Darryl decide que no quiere saber qué es el Frío.

Pasa un ratito. Alma empieza a sentirse incómoda. Quería haberle contado más cosas, como la sombra del armario en el cuarto de su madre, o cómo oye gente caminando por los pasillos de su casa, como si ésta, en las horas de oscuridad, fuese de ellos. Pero no lo hace. Algo ha cambiado. Lo nota. Él está ausente, con los hombros encogidos, su mirada pasea esquiva de un lado a otro, como buscando una salida.

—¿Estás bien? —pregunta ella.

—Sí, claro.

Pero el resto de la tarde está raro, y ese día él se va a casa temprano. Ella tiene una sensación acuciante que crece en su interior, pero no quiere hacerle caso.

No quiere.

Alma se encuentra en clase. Acaba de llegar, y aún sostiene los libros entre los brazos pero todavía no ha ocupado su asiento; está mirando la pizarra con los ojos anegados en lágrimas, incapaz de dejar de leer las palabras que alguien ha escrito en ellas. A su alrededor, los compañeros se burlan y se ríen entre dientes.

En la pizarra pone:

almA piRaDA tiEne AmigoS

invisiBleS porquE esTá solA

Alma no tiene que mirar a nadie; sabe a la perfección lo que ha pasado.

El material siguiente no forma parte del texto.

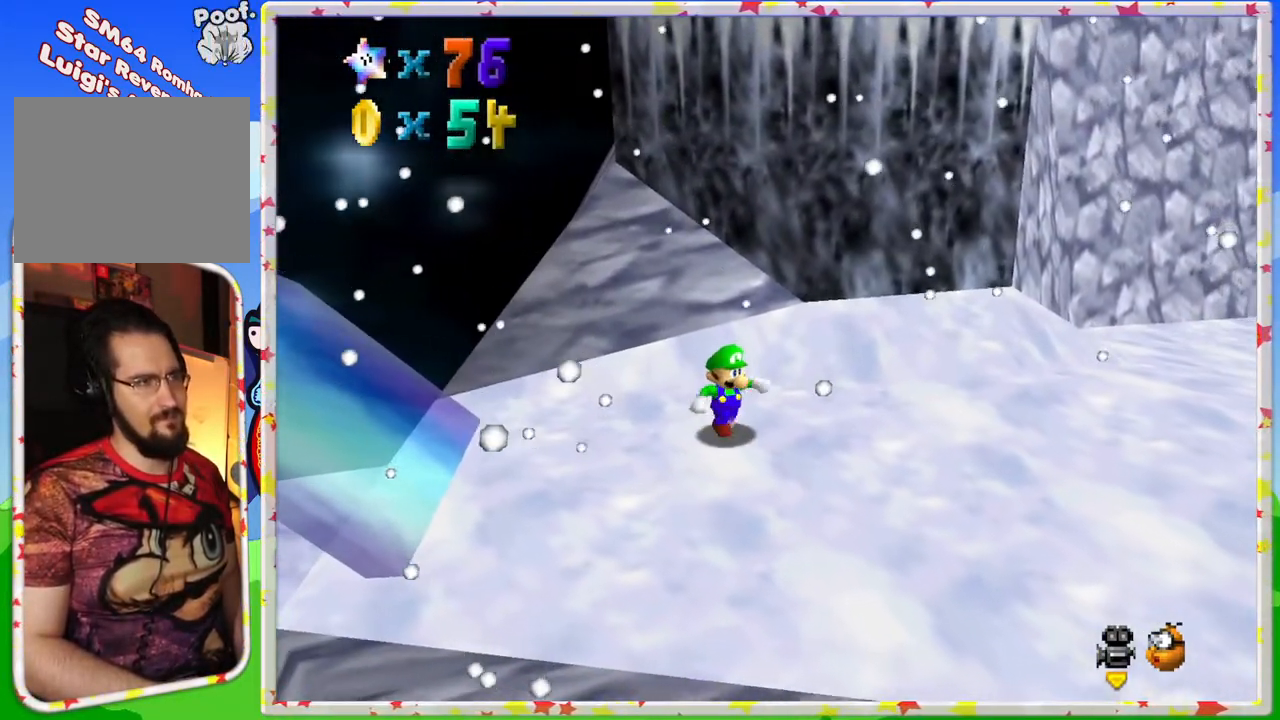
{"buttons": [], "left_stick": "down-right", "events": []}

Sin embargo, dedica una única mirada a Darryl. La última. Él evita devolverle la mirada, pero cuando lo hace, por un único y fugaz instante, ella ve una sola cosa cierta y verdadera, una que subyace a su mueca de aparente desprecio: miedo. Miedo ancestral de primer orden, del tipo que fabrica escudos y produce ataques incomprensibles.

Y Alma no dice nada. Va hacia su mesa, se sienta, y se permite derramar una única lágrima. La llama Dolor, y deja que se vaya.